5世紀後半になると、東国には大規模な馬産地が現れ、鉄の甲冑で武装した強力な騎馬勢力が登場する。武士の先祖たちと言われている。
さてー
馬はどこから来たのか。
通説では、朝鮮半島から九州へ渡り、大和へ伝わり、そこから東国へ広がったとされる。
もちろん、そのルートを否定するつもりはない。
しかし物流目線の感覚からすると、どうしても引っかかる。馬は土器や装飾品とは違う。生き物である。
大量の水と飼料を必要とする。繁殖技術もいる。
馬具を作る技術もいる。騎乗技術も必要になる。
つまり馬文化とは、単なるモノではなく、巨大なシステム
そのシステムが何段階もの中継地点を経て、伝言ゲームのように東国まで伝わったと考えるより、もっと直接的な流れがあったのではないか。
そんな風に考えがが生まれた。
近年の考古学的発見は、その問いに興味深いヒントを与えてくれる。
群馬や長野には、高句麗文化との類似が指摘される積石塚が存在する。東国の甲冑文化には、大陸北方の騎馬文化との共通性が見られる。
かまどなどの生活様式にも、渡来系文化の影響が色濃く残る。
「高句麗人が直接やってきた」と断定することはできないが、どうも直の交流を考えると腑に落ちることが多い。
まあ歴史はそこまで単純ではない。
だが、これらの痕跡を並べていくと、一つの仮説が浮かび上がる。日本海の海流をもとに考えてみた。古代の人々にとって、日本海は巨大な交流空間だったのではないだろうか。
海流があり、季節風がある。
人も技術も、その流れに乗って移動する。
百済系の交流は北九州や大和へ。
新羅系の交流は山陰へ。
そして高句麗系の交流は北陸方面へ。

そう考えると、越の国は単なる地方ではなく、日本海世界の重要な玄関口として見えてくる。
さらにその先には信濃があり、毛野がある。
日本海から内陸へと伸びる、もう一つの交通軸。
このルートを勝手に「東国ハイウェイ」と名付けてみた。しかし、この仮説を考えているうちに、もう一つの疑問が浮かんできた。
たとえ馬や技術者たちが海を越えて来たとしても、それだけでは話は終わらない。彼らを受け入れる側の準備が必要だからだ。
馬は生き物である。
海を渡った直後に休養させる場所がいる。
餌もいる。水もいる。
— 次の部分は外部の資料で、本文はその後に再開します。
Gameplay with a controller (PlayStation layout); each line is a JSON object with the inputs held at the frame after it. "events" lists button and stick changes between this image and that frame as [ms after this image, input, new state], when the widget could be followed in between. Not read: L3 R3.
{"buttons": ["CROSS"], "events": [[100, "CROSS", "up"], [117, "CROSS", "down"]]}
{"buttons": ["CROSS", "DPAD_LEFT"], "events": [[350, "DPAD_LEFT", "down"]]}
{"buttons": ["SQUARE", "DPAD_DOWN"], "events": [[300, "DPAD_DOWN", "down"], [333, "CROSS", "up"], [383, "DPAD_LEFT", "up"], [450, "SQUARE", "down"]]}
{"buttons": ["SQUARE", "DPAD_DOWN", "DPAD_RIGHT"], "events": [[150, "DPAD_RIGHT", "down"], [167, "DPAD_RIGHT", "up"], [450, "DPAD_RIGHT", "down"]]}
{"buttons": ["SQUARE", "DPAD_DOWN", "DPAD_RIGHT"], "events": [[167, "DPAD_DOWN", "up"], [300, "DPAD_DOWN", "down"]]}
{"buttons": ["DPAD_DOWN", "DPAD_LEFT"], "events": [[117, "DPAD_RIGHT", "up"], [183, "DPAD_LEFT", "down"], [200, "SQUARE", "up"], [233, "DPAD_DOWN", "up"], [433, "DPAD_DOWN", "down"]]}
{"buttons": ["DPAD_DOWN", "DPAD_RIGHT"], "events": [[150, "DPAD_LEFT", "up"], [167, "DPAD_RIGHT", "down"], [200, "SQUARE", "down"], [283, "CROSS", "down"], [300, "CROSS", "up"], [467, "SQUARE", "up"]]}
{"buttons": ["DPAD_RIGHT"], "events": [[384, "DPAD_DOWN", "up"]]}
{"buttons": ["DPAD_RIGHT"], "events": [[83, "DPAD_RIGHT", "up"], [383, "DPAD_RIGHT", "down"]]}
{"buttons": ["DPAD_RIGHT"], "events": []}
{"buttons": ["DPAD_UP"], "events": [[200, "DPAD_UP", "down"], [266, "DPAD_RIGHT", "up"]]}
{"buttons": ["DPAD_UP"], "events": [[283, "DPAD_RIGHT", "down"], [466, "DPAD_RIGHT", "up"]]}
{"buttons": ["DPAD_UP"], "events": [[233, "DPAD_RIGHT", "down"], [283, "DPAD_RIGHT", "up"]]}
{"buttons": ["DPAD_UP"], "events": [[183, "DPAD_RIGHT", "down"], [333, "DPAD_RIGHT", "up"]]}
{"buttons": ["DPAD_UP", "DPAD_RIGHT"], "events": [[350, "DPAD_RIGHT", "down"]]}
内陸へ輸送するための道もいる。
現代で言えば、大規模な物流センターや港湾設備が必要になる。
つまり、流入そのものよりも重要なのは、受け入れ体制なのである。
そこで改めて北陸に目を向ける。
北陸は古くから日本海交流の結節点だったと考えられている。豊かな平野を持ち、多くの河川が流れ込み、天然の良港にも恵まれている。稲作による高い生産力もあった。そうした長い時間をかけて形成された基盤があったからこそ、新しい人や技術を受け入れることができたのではないか。大和中心の日本とみるより、こうした各地の動きが複数箇所で起きていて、とりわけ「東国」の歴史を見るときに、縄文以来、東国の発展発達した文化がダイレクトに高句麗と繋がった、とみても不思議ではない。まして道路も川筋も人のネットワークもより重要だ。つまり、北陸という窓口と、その背後に広がる信濃・毛野のネットワークがあって初めて成立した現象だったことになる。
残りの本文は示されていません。